TIMELINE OF THE TREE
- 1970-1975: Sometime in this period the tree is planted in an easement between the Capitol Theatre and the Manuka post office, according to an arborists' report prepared for the site's owners.
- December 13, 2010: A local resident nominates the London plane tree for protection with an incomplete nomination form.
- December 16, 2010: An initial assessment finds the tree "provides aesthetic and environmental benefits" but is "not located in an ideal position".
- May 1, 2012: Then conservator of flora and fauna, Penny Farnsworth, includes the tree on the ACT Tree Protection Register.
- 2015: Liangis Investments buys the block of land next to the cinema building on the Flinders Way side of the site. The company first bought the Cinema in 1989 after it was redeveloped in 1980.
- November 2, 2015: Liangis Investments applies to the Conservator of Flora and Fauna to cancel the registration of the tree at 15 Franklin Street.
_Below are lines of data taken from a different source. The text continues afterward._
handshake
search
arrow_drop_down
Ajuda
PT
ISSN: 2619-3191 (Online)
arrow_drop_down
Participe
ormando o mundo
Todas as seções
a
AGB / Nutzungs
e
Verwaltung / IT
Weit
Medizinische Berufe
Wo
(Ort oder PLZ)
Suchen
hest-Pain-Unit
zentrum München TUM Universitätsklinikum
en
- March 31, 2016: The conservator decides not to grant the cancellation of the tree's registration.
- August 22, 2016: Liangis Investments applies to the conservator for a reconsideration of the decision.
- September 13, 2016: The conservator confirms the application has been refused.
- October 6, 2016: Liangis Investments applies to ACAT for a review of the Conservator's decision.
- November 25, 2016: The ACT Administrative and Civil Tribunal rules Liangis Investments could not apply for a review of the Conservator's decision, highlighting "copy and paste" issues in the Tree Protection Act that did not allow merit reviews.
- August 24, 2017: Then Transport and City Services Minister Meeghan Fitzharris introduces changes to the Tree Protection Act in the Legislative Assembly to allow for merits reviews.
- June 2018: Owner Sotiria Liangis lodges a development application for an "iconic and prestigious" hotel on the cinema site.
- November 2018: ACT Chief Planner Ben Ponton approves the removal of the tree, pending a decision from Conservator Ian Walker on whether to allow it to be struck from the protection register.
- December 2018: The Canberra Times reports the ACT's planning authority ignored the advice of the National Capital Design Review Panel, which recommended against approving the hotel plans.
- January 2019: Inner-south residents raise concerns for the tree's health, after a central column of leaves starts turning brown.
- February 2019: Mrs Liangis calls an arborist who finds a drill hole in the tree's trunk. Mrs Liangis reports the drill hole to police, she later tells The Canberra Times.
- March 2019: An investigation by the government's tree protection unit finds the drill hole but was unable to identify any poison in the hole.
- May 22, 2019: The conservator, Mr Walker, decides to keep the tree on the protection register, prompting Mrs Liangis' son, John Liangis, to lash out at unrepresentative residents' groups who had "weaponised" the process. Mr Walker's decision says there was no evidence of the tree's impact on services, despite large roots breaching a sewerage pipe.
- June 2019: A local business group calls for the tree to go to make way for a "transformative" hotel development.
- July 9, 2019: The Griffith Narrabundah Community Association, which had opposed the removal of the tree and argued that it should be included in future development on the block, calls for greater government investment in Manuka to arrest the decline of the "decaying" precinct.
- July 26, 2019: The tree is cleared for removal after mediation at the ACT Civil and Administrative Tribunal leads to a compromise between Liangis Investments and the conservator.
- July 31, 2019: Work starts to remove the tree.